Cancer of the colon is a highly treatable and often curable disease when localized to the bowel. Surgery is the primary form of treatment and results in cure in approximately 50% of the patients. Recurrence following surgery is a major problem and is often the ultimate cause of death.
The prognosis of patients with colon cancer is clearly related to the degree of penetration of the tumor through the bowel wall, the presence or absence of nodal involvement, and the presence or absence of distant metastases. These three characteristics form the basis for all staging systems developed for this disease. Bowel obstruction and bowel perforation are indicators of poor prognosis. Elevated pretreatment serum levels of carcinoembryonic antigen (CEA) have a negative prognostic significance. The American Joint Committee on Cancer and a National Cancer Institute-sponsored panel recommended that at least 12 lymph nodes be examined in patients with colon and rectal cancer to confirm the absence of nodal involvement by tumor.[4,5,6] This recommendation takes into consideration that the number of lymph nodes examined is a reflection of the aggressiveness of lymphovascular mesenteric dissection at the time of surgical resection and the pathologic identification of nodes in the specimen. Retrospective studies demonstrated that the number of lymph nodes examined in colon and rectal surgery may be associated with patient outcome.[7,8,9,10]
Many other prognostic markers have been evaluated retrospectively for patients with colon cancer, though most, including allelic loss of chromosome 18q or thymidylate synthase expression, have not been prospectively validated.[11,12,13,14,15,16,17,18,19,20] Microsatellite instability, also associated with hereditary nonpolyposis colon cancer (HNPCC), has been associated with improved survival independent of tumor stage in a population-based series of 607 patients younger than 50 years with colorectal cancer. Treatment decisions depend on factors such as physician and patient preferences and the stage of the disease rather than the age of the patient.[22,23,24] Racial differences in overall survival after adjuvant therapy have been observed, without differences in disease-free survival, suggesting that comorbid conditions play a role in survival outcome in different patient populations.

------------

PROBLEMS TO WORK ON =
1 > According to the colon cancer passage, which characteristics form the basis for all staging systems developed for this disease?
2 > Retype the stretch of the colon cancer passage from "Cancer of the" through "cause of death.".

RECORDED INFORMATION =
------------

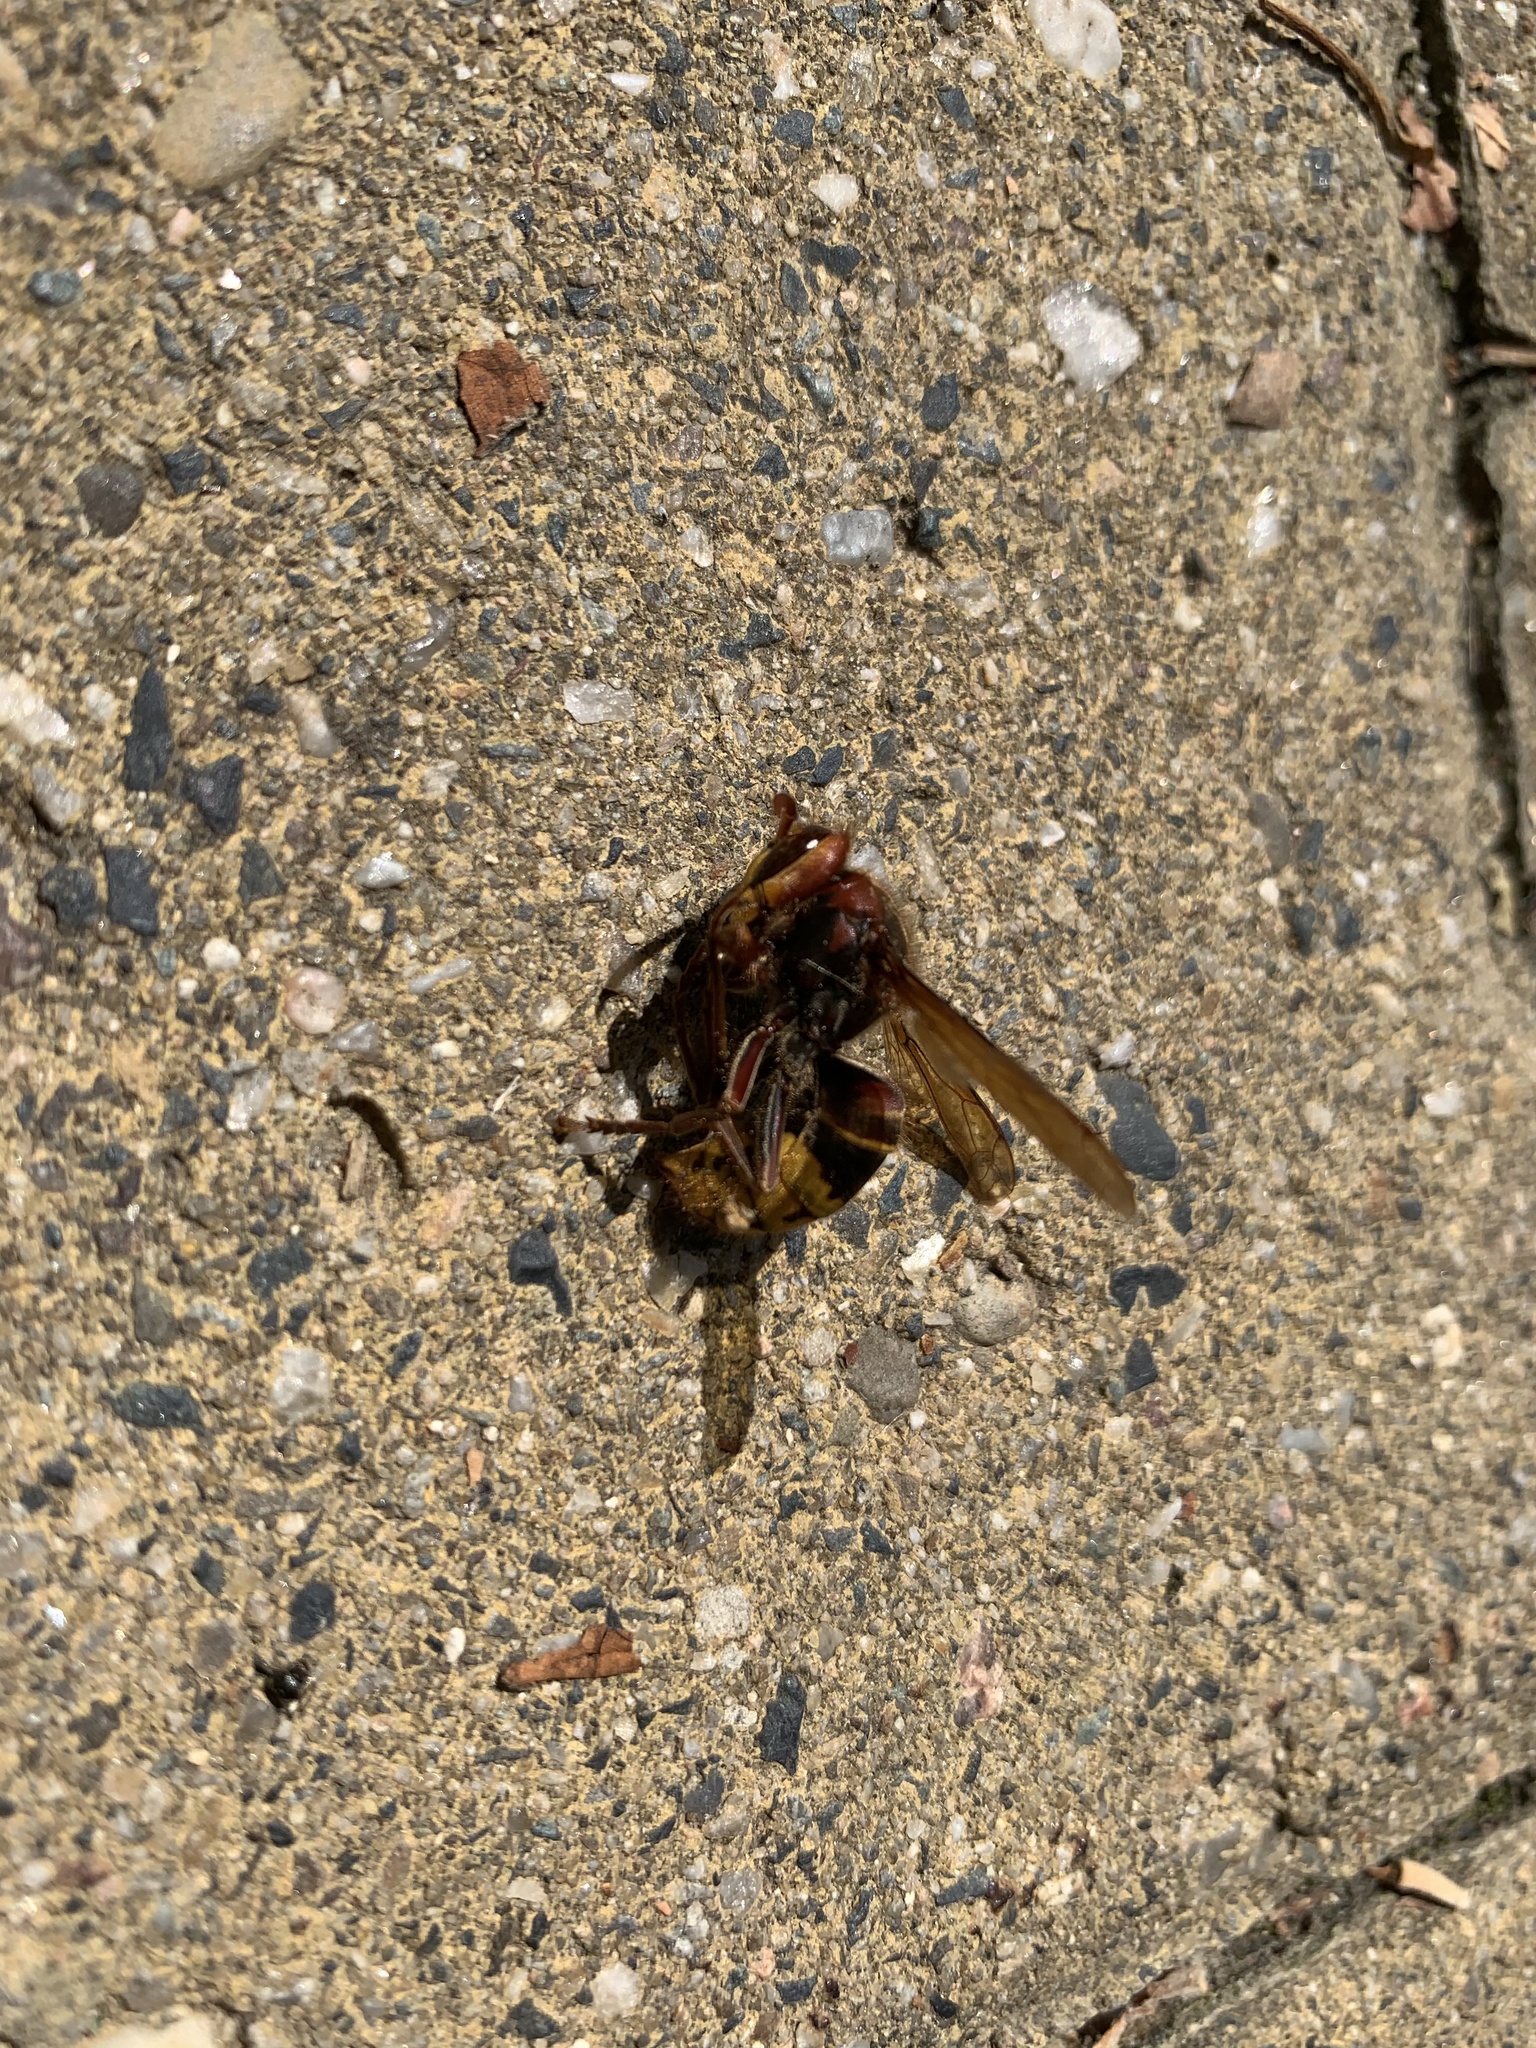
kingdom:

------------

ANSWERS BELOW =
1 >
- The degree of penetration of the tumor through the bowel wall
- The presence or absence of nodal involvement
- The presence or absence of distant metastases

2 >
Cancer of the colon is a highly treatable and often curable disease when localized to the bowel. Surgery is the primary form of treatment and results in cure in approximately 50% of the patients. Recurrence following surgery is a major problem and is often the ultimate cause of death.